Sister Marie Rose Messingschlager Master of Education in remedial reading, 1973 Director of Indian Ministry, Diocese of Duluth, Minn.
Sacred Circle | Sister Rose believes Native American spirituality and Catholicism have many similarities, as represented by the Native American Sacred Circle. “It has no beginning and no end. All of God’s creations are on the circle—the plant world, the animal world, humans, rocks. We owe it respect. There are no hierarchical points on the circle. No one is ahead of anybody else.”
Farm Girl | Growing up on a small farm in Independence, Ky., seasoned her for her life’s vocation as a missionary to Native Americans. Since earning a master’s in pastoral missiology at the Pontifical Gregorian University in Rome, she’s been living with, teaching and serving the residents of reservations in New Mexico, South Dakota and Minnesota.
Soft Spot | Her parents first taught her about how the Indians were mistreated. Most of her college research papers were about Indians. She loved their spirituality and their identification with animals, such as the owl and eagle, still the sacred bird because it soars the highest and takes their prayers to God.
Divine Calling | “My sister was already in the convent, and I fought that voice inside me to follow her, but when I was in college, one Easter, it just hit. My interest was in helping people, and this just seemed the natural thing to do.”
Native Ways | After becoming a teacher and principal in Kentucky, Sister Rose worked summers with the Navajo.
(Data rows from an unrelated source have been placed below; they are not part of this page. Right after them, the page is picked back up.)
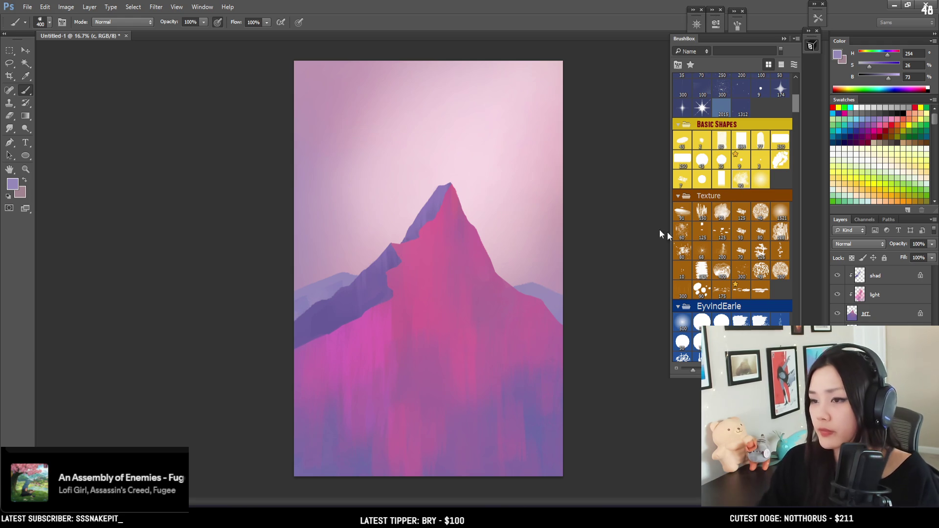
{"action": "left_click", "coordinate": [357, 336], "text": "alt"}
{"action": "key", "text": "bracketright"}
{"action": "key", "text": "bracketright"}
{"action": "left_click_drag", "start_coordinate": [890, 81], "coordinate": [895, 82]}
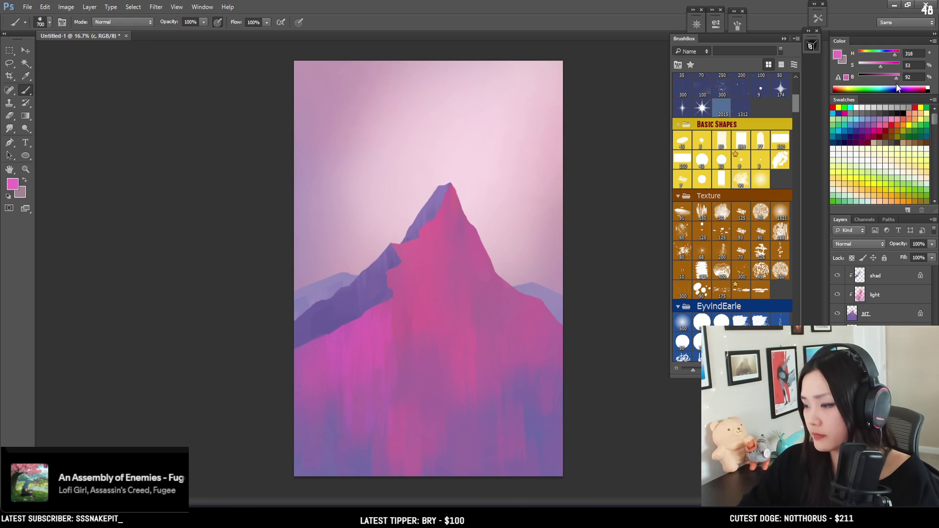
Try pink streaks above the peak and at the left sky edge, undoing them
{"action": "key", "text": "bracketleft"}
{"action": "key", "text": "bracketleft"}
{"action": "mouse_move", "coordinate": [521, 178]}
{"action": "left_mouse_down"}
{"action": "mouse_move", "coordinate": [467, 176]}
{"action": "mouse_move", "coordinate": [491, 177]}
{"action": "left_mouse_up"}
{"action": "key", "text": "ctrl+z"}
She asked to go full-time. “I wanted to learn more about them and their simple lifestyle, which was like my farm girl-ness and closeness to nature and seeing God in all of creation.”
Wounded Hearts | The saddest place for her was Wounded Knee on the Pine Ridge Lakota Sioux reservation. She was there nine years. “The little village is trying to rebound since the occupancy movement of the early 1970s. There isn’t much there.”
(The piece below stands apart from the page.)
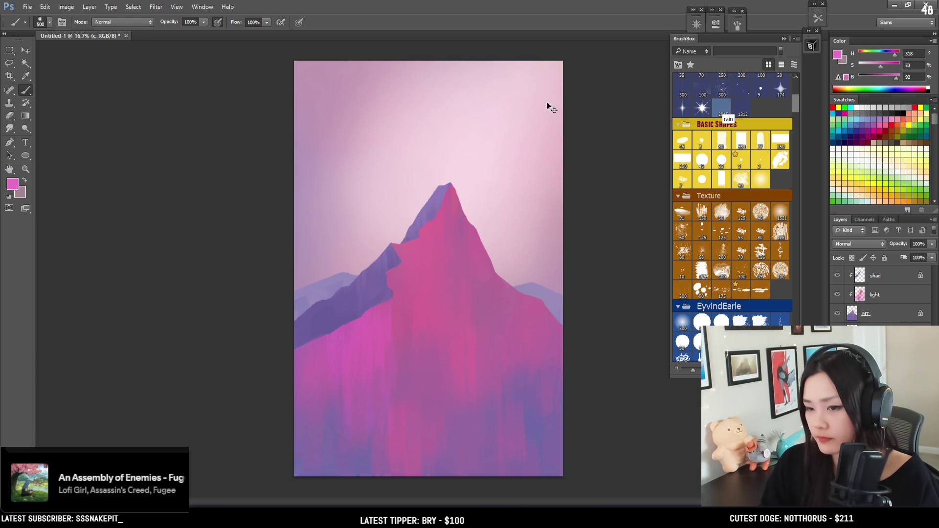
{"action": "key", "text": "bracketleft"}
{"action": "key", "text": "bracketleft"}
{"action": "key", "text": "bracketleft"}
Go East | In 1993, the Duluth diocese hired her to start a department of Indian ministry. She oversees the Catholic ministry for the Anishinabe tribe on five reservations spread across 22,354 square miles. Anishinabe simply means “The People.”
The People | “It was an area of fur traders and trappers and the iron range, so there was a lot of intermarrying. So when I do education about Indian culture and show symbols of their culture and Catholicism, I see we’re more alike than different.”
Closure | Sister Rose helps the priests and organizes educational programs and lay ministries. A favorite project was creating Kateri prayer circles named after the Mohawk woman now blessed in the church. “I’ve received more from our Indians than I’ve given them. The gift is tying it all together. I’ve left a piece of my heart in each place.”